Me sorprende -y a la vez, comprendo perfectamente-, el desconocimiento que algunos de los inversores que se han incorporado a esta actividad en la última década, mantienen respecto a la importancia de la visión macro. En mis conversaciones con jóvenes que, atraídos por los excepcionales beneficios de los últimos tiempos, se han acercado a la renta variable, apenas se mencionan variables que hoy nos tienen a todos preocupados. Sus esfuerzos parecen centrarse únicamente en la búsqueda de ese sistema de especulación que les acerque al mito de la libertad financiera. Es, quizá, una de las consecuencias más perniciosas que nos ha dejado la acción coordinada de los bancos centrales.
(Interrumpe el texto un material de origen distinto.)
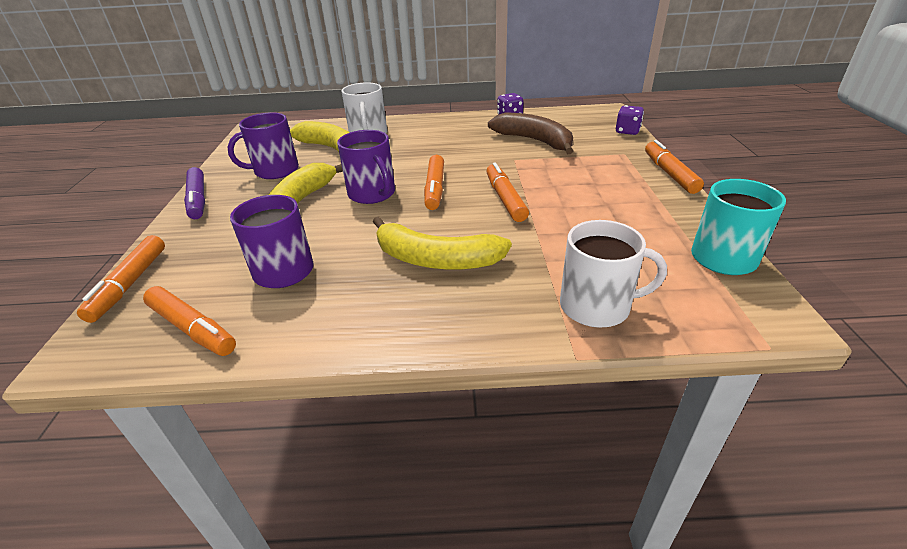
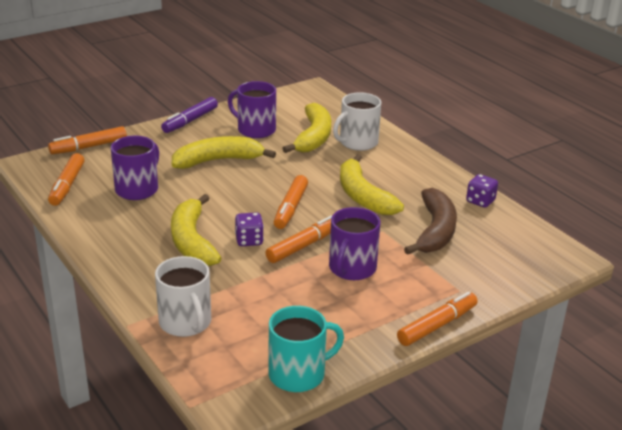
camera: 55 degrees right, 5 degrees down
purple mug [337,130,395,204] -> purple mug moved to [329,207,380,280]
orange marker [424,155,444,210] -> orange marker turned 45 degrees counterclockwise [274,175,308,229]
purple dice [616,105,644,135] -> purple dice moved to [235,212,264,246]
none -> yellow banana [340,154,404,215]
En los años precedentes, todos hemos sido conscientes que el contexto macro no tenía ningún peso en nuestras decisiones; las compras inundaban los mercados tras una serie de malos datos, sabedores de que dichos bancos centrales -siempre al rescate-, no solo no retirarían los programas de estímulo existentes, sino que los potenciarían. Uno podía soportar correcciones del mercado de más del 20% sin preocuparse en demasía pues sabía que estábamos bajo el manto protector de la FED. Por decirlo de forma exagerada, pero real, nuestros verdaderos stop loss han sido Draghi, Yellen, Lagarde y Powell.